А раз так, то террор, агрессия и насилие, которые стали мейнстримным инструментом управления в 2020 году и далее, были абсолютно нерациональны и даже губительны в первую очередь для самой системы управления. Она ускоренно разрушает саму себя, причем как при любой катастрофе, это процесс динамический и самоускоряющийся. Физическое тело, падающее в черную дыру, буквально разрывается силами притяжения по мере приближения к горизонту событий, и доходит до него уже полностью деструктурированным. Здесь та же история — чтобы удержать пресловутую «стабильность», режим вынужден ужесточать насилие, которое разрушает в первую очередь его самого. Чем больше и быстрее происходит это разрушение, тем больший террор требуется для поддержания устойчивости. Логично, что в какой-то момент наступит предел, за которым ресурс террора будет исчерпан, и его уже невозможно будет расширять. С этого момента обрушение режима приобретет окончательный и необратимый характер.
[В скобках могу сказать, что математически посчитать подобную модель крайне непросто. В отличие от модели любого вида кризиса (структурного или системного) модель катастрофы всегда триалектична. То есть, помимо стандартной диалектической пары «субъект-объект» в этой модели должен присутствовать и еще один динамически изменчивый аттрактор «среда». Считать такую модель строго невозможно (в качестве примера можно привести модели погоды, которые хорошо считаются на неделю-дней десять, но затем в силу динамики изменения параметра среды ошибка расчетов превышает допустимые величины и поэтому всегда должны корректироваться). Такую модель приближенно можно считать по критическим точкам, между которыми можно допустить, что аттрактор «среда» неизменен. После достижения критической точки требуется корректировать модель, внося в нее новые значения параметра среды.
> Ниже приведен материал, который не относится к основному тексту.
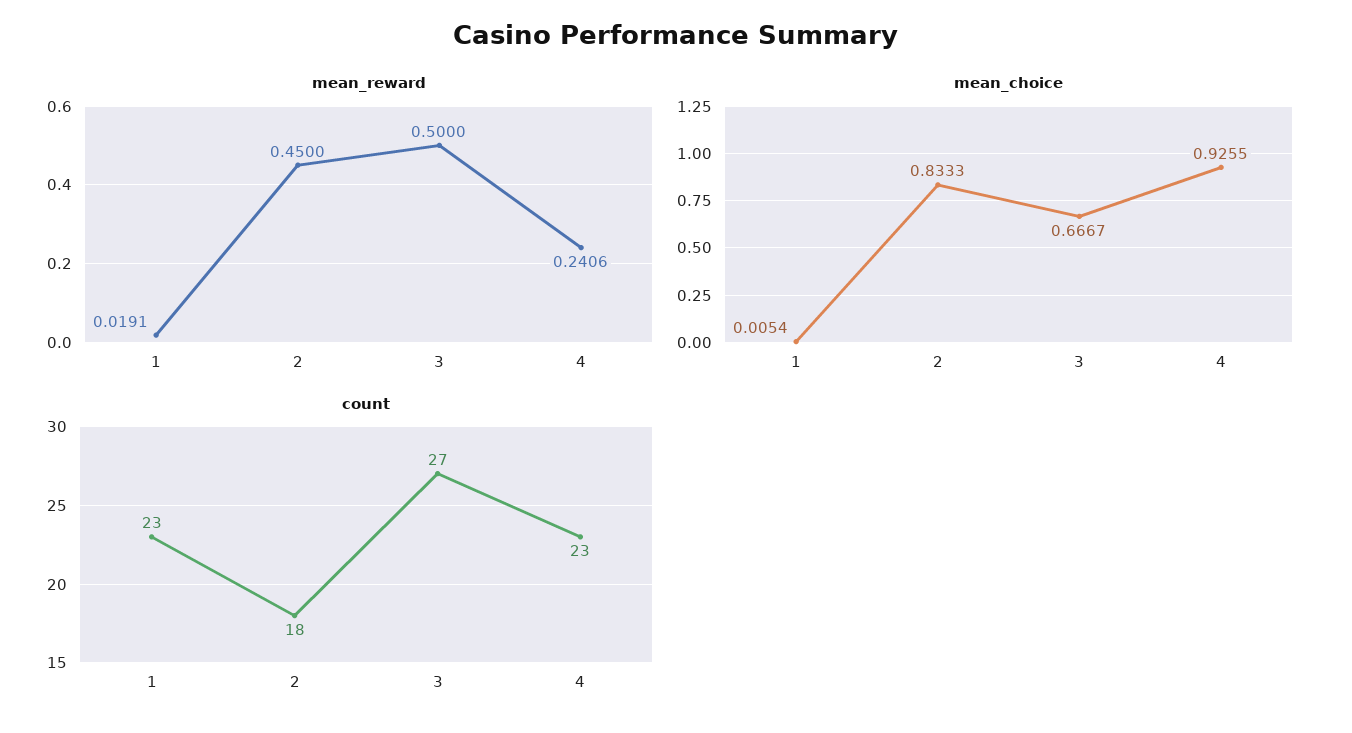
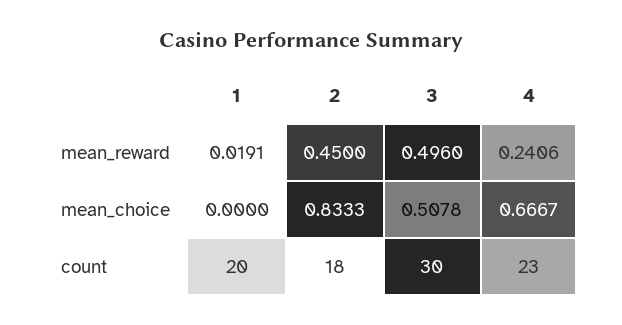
  {
    "mean_reward": {
      "1": 0.0191,
      "2": 0.45,
-     "3": 0.5,
+     "3": 0.496,
      "4": 0.2406
    },
    "mean_choice": {
-     "1": 0.0054,
+     "1": 0,
      "2": 0.8333,
-     "3": 0.6667,
+     "3": 0.5078,
-     "4": 0.9255
+     "4": 0.6667
    },
    "count": {
-     "1": 23,
+     "1": 20,
      "2": 18,
-     "3": 27,
+     "3": 30,
      "4": 23
    }
  }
На мой взгляд, ближайшая критическая точка — примерно октябрь-ноябрь этого года. Это не значит, что произойдут какие-то резкие изменения, но они накопятся, и обстановка может приобрести качественно иной вид, чем он был примерно в апреле-мае, когда возникла нынешняя критическая точка, выражающаяся в полном исчерпании наступательного потенциала российской армии и перехода ее к обороне в украинском конфликте. Убийство Пригожина, кстати, я бы не стал считать критической точкой происходящего, как и его неудавшийся мятеж. Вот если бы удался — тогда да. Новая критическая точка тоже будет связана с украинским конфликтом и, скорее всего, к октябрю-ноябрю уже ВСУ полностью исчерпают свой наступательный потенциал и остановятся там, что сумеют отвоевать. Вот тогда и возникнет новая ситуация, которую можно будет корректировать примерно до весны.]
Накопление противоречий идет в ходе катастрофы неуклонно, но с разной динамикой. Спекулировать по поводу сроков, когда обрушение станет неизбежным, смысла сейчас нет. На самом деле, к нему уже все готово. Мятеж «Вагнера» показал, что система полностью неустойчива. Вопрос даже не «когда», а «как».